Sabella in fact points out that "It is important at this point in history to see how Palestinian artists relate to the Question of Palestine or their perception of life from a personal perspective rather than a national perspective, something that categorized Palestinian art till the very early 1990s.” With sarcasm, humor and introspection, the artists of Palestine, Creativity In All Its States surprise us with their visions of the Palestinian conflict. Angst, solitude, madness. It isn’t bloody images of combat that give rise to these sentiments, but rather the five photomontages that make up Steve Sabella’s In Exile. How are a million small pictures of dark windows mounted one to the other related to Palestine? The artist's explanation strikes us as a laden one.
The windows are his catharsis: “When I left Jerusalem to go and live in London in 2007, my feelings of dislocation intensified. Lost in my immediate space and looking daily through my living room windows, I started to deconstruct my window view by photographing it from several angles.” The photomontage – his exile: “I only stopped piecing images together when I felt that the new structure I was creating mirrored the impossible reality I live in; being the state of mind of being in exile.” The result – his identity in pieces: “Each artwork appears complete, yet we know in its essence it is made up of pieces (cut images).
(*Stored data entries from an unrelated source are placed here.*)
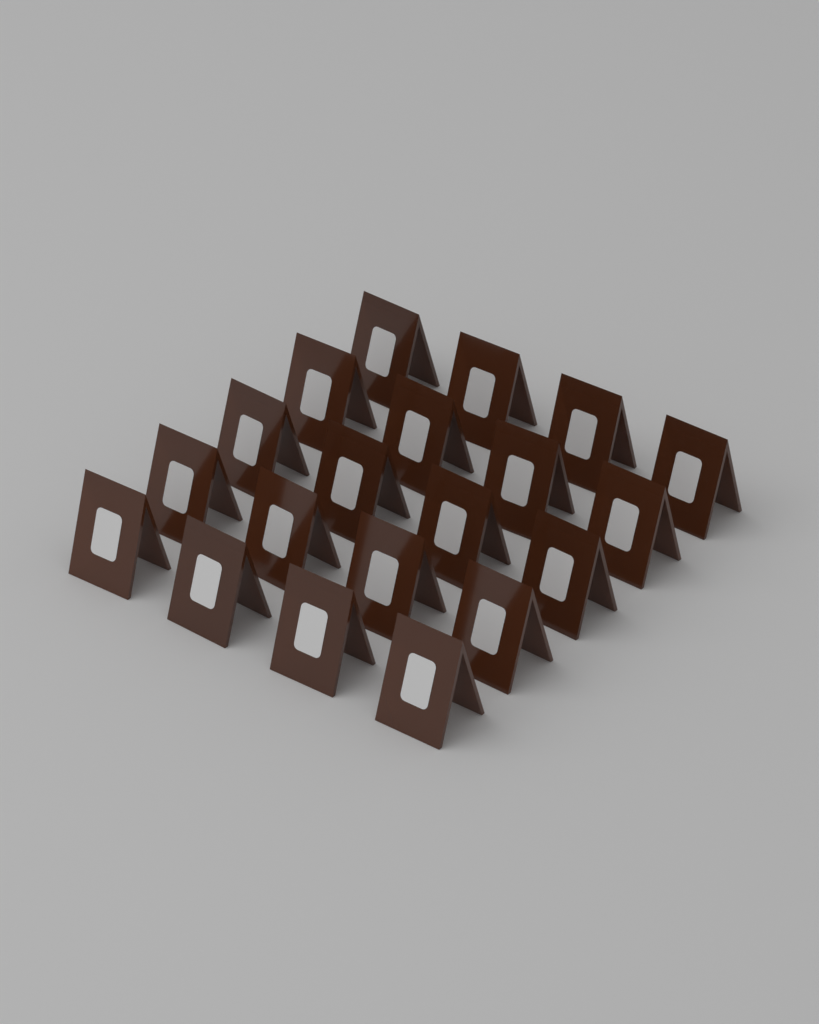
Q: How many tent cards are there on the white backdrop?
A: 20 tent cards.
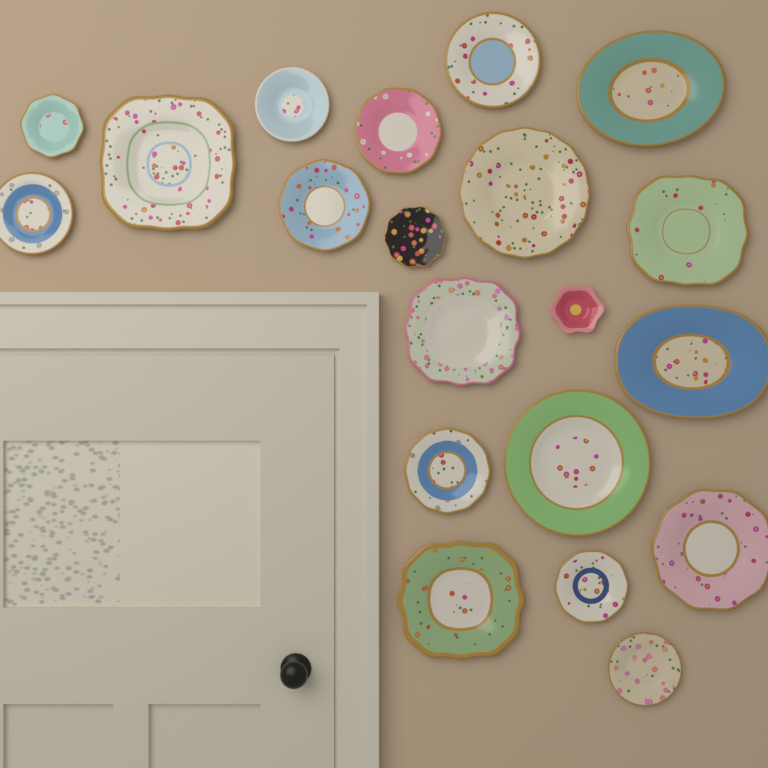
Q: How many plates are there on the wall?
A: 20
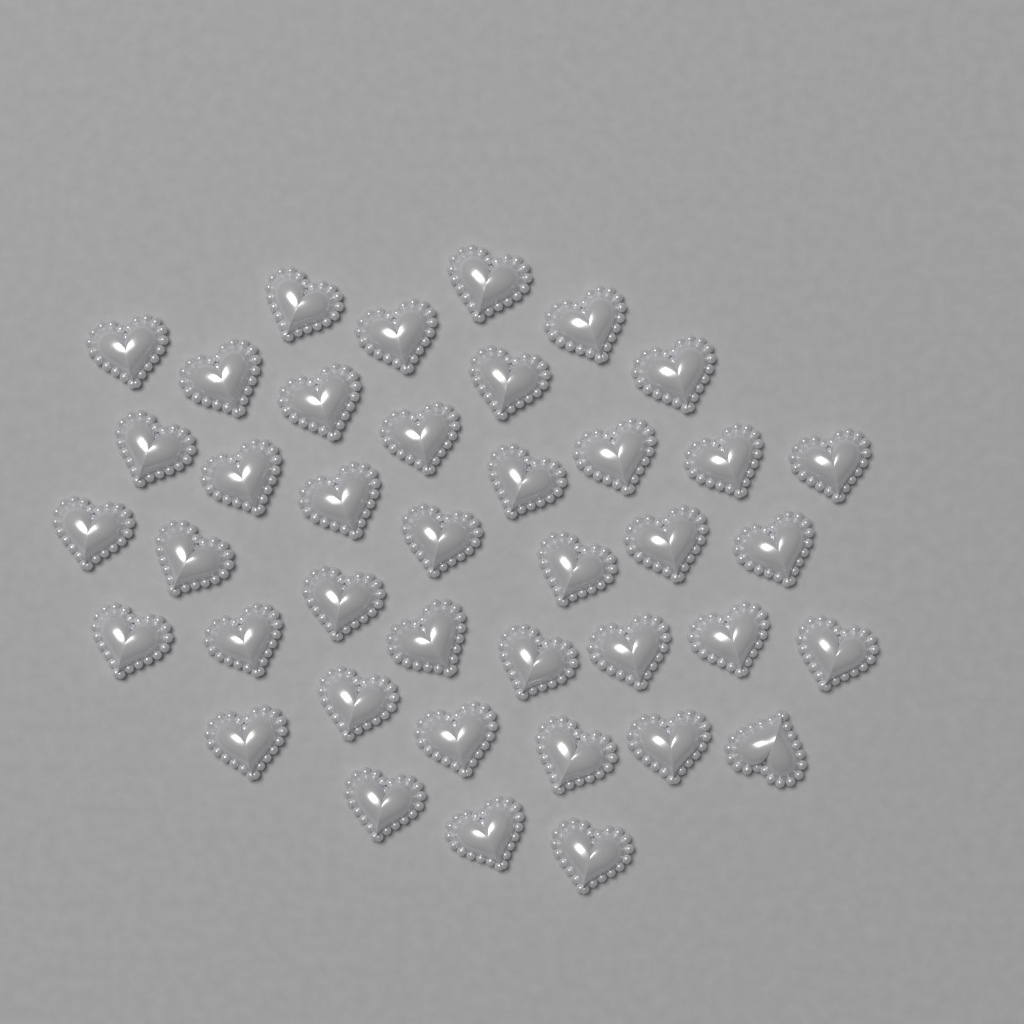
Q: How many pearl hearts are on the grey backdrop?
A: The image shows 40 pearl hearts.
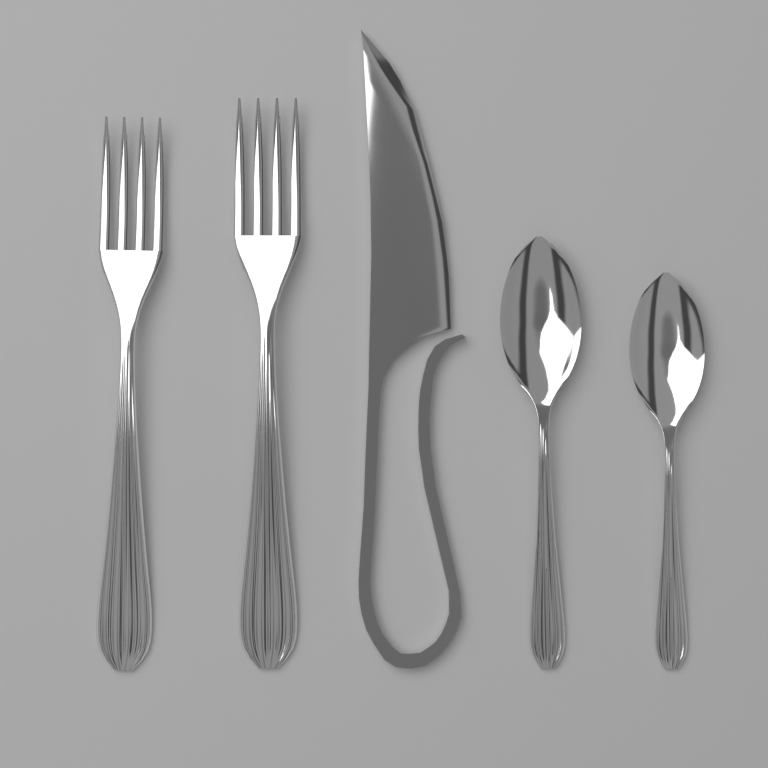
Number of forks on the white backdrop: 2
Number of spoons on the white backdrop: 2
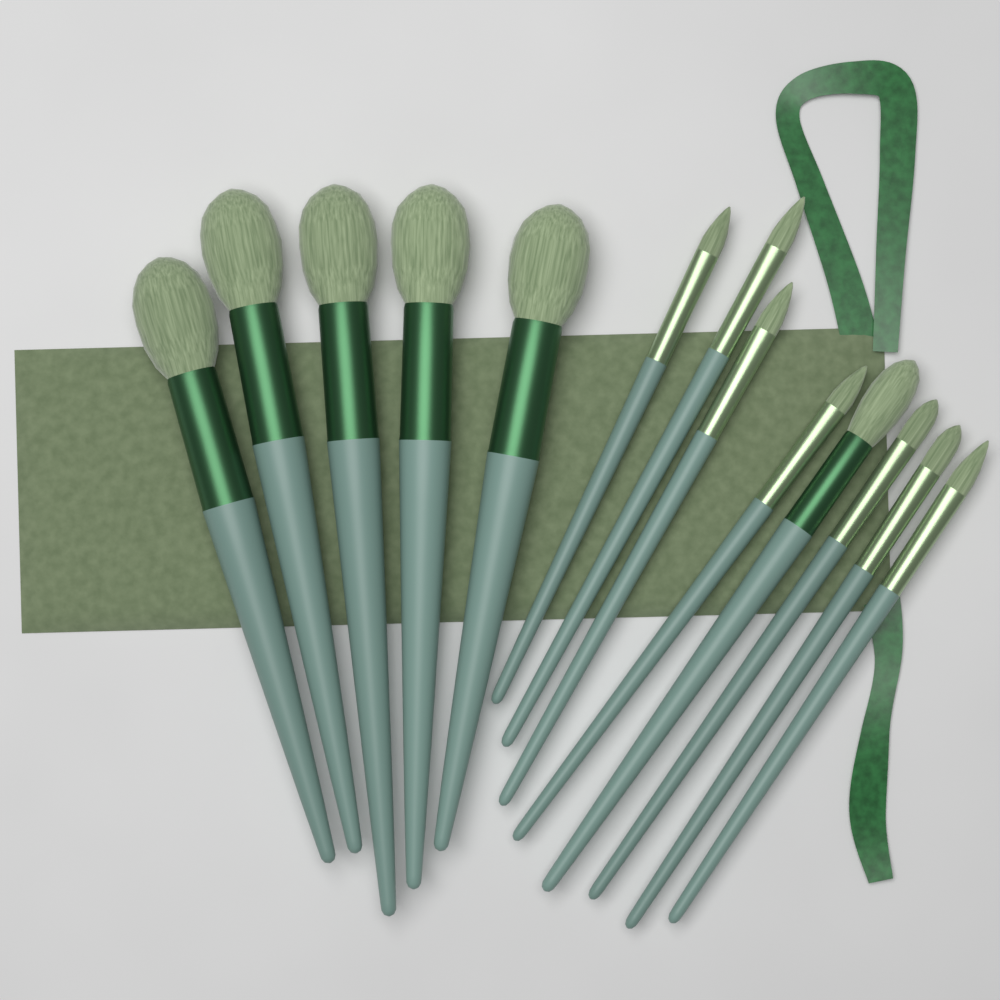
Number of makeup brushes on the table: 13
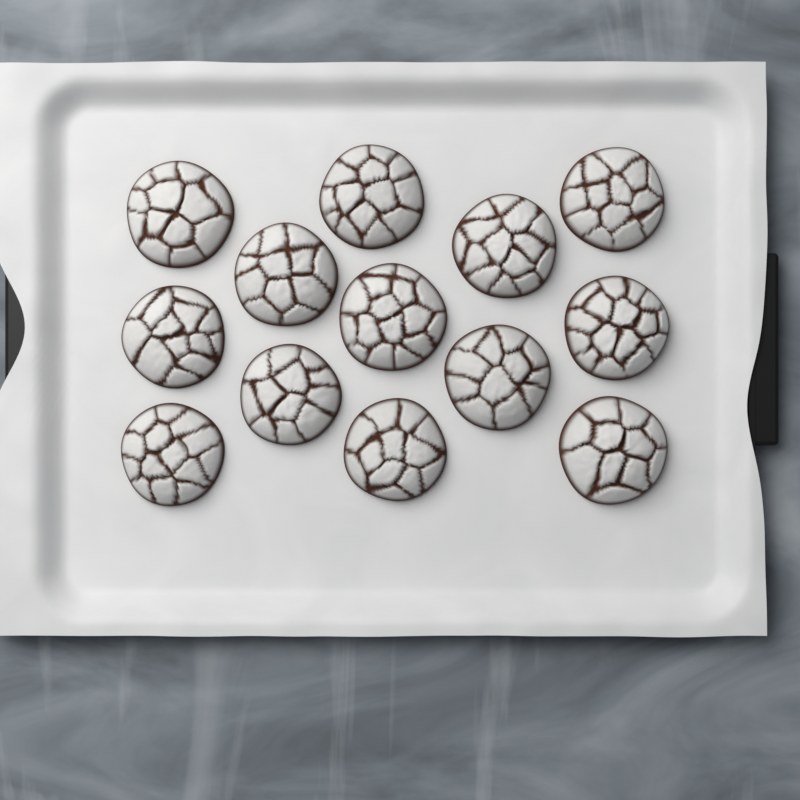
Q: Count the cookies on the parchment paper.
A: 13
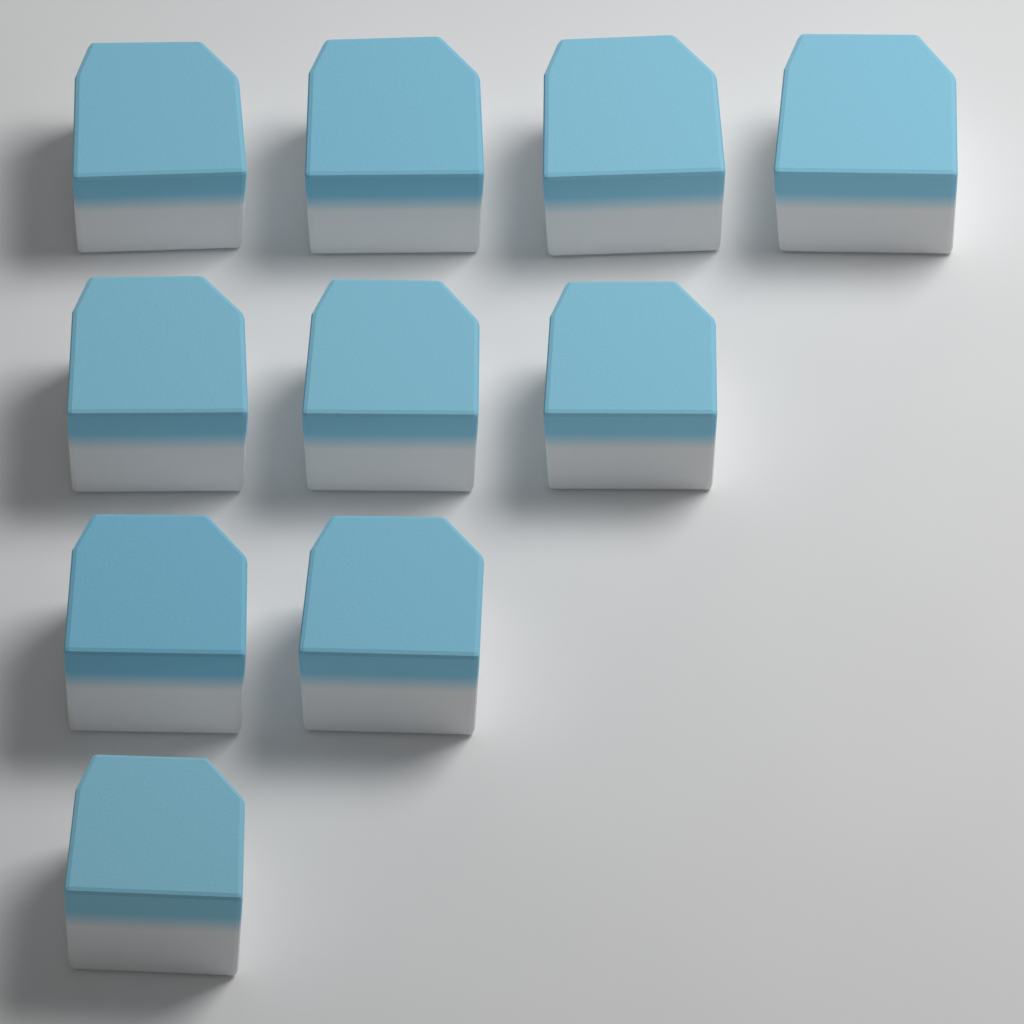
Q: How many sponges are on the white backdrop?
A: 10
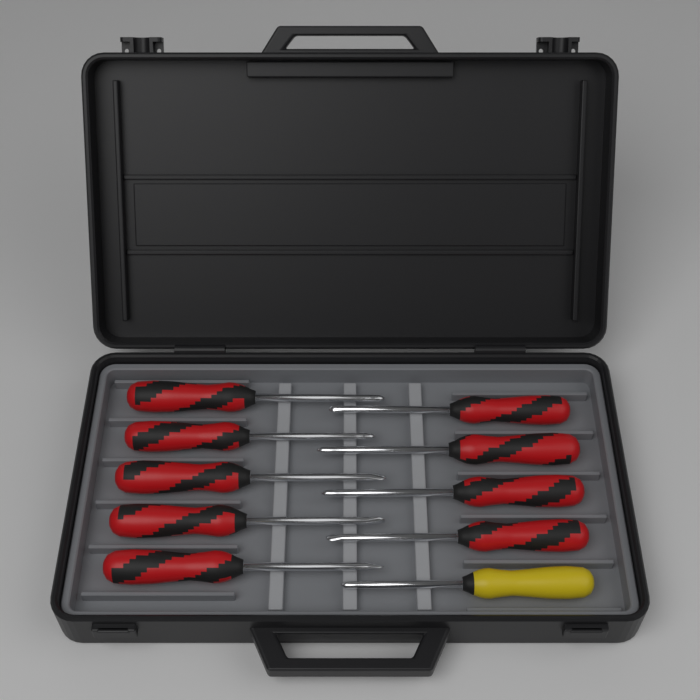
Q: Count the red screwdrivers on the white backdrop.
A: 9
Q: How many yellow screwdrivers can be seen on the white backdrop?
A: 1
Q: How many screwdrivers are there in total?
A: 10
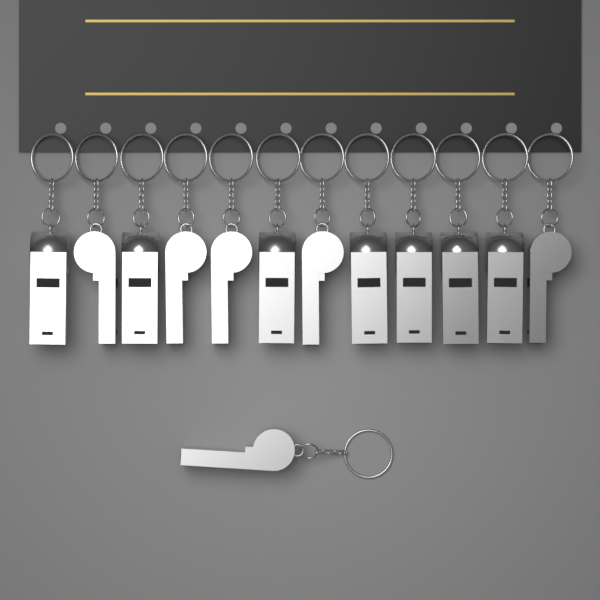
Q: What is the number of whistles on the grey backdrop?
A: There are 13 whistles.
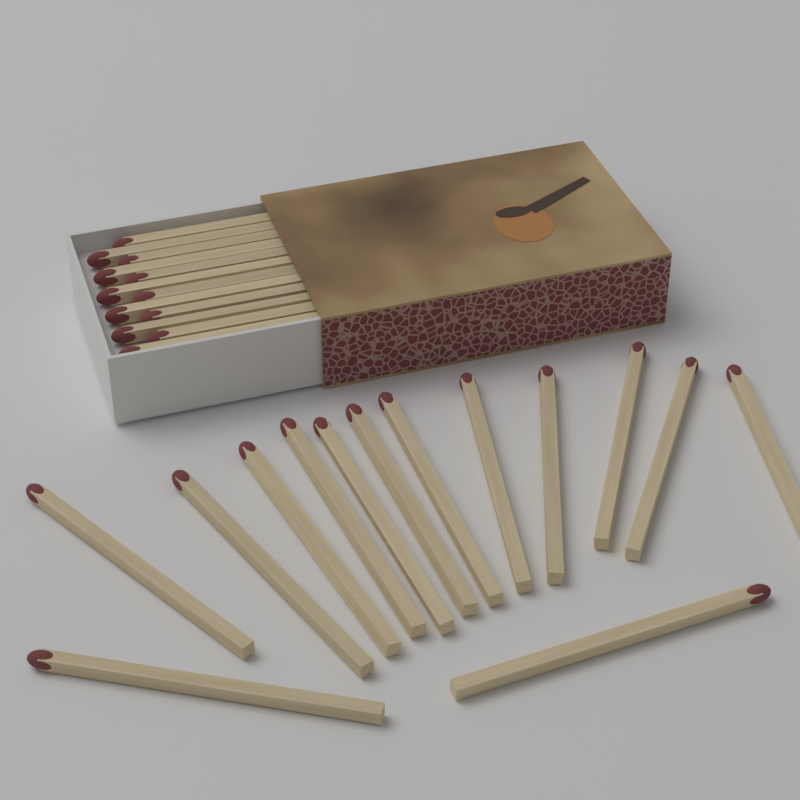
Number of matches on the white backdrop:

This is me, my identity at once appears complete, but in essence it is fragmented and somehow I keep it together.”
By closely examining the wanderings of an exiled soul in a large Western city, In Exile rouses feelings with which we might all be familiar, regardless of nationality: “disorienting cityscapes, and a ‘visual vertigo’ that are also symptoms of our fast, hectic and busy world of today.” It’s ironic that in so distancing his presentation of the Palestinian conflict, the artist bluntly inserts us into the heart of his identity crisis. “The work is a journey to my mind or subconscious and I reached a dangerous level of self awareness just to discover that my ambivalent reconstructions are not making the world or my perception of it any simpler.” One can't help but once again be struck by the difficulty of expressing blurred and erased borders -- the borders of country, like those of a soul.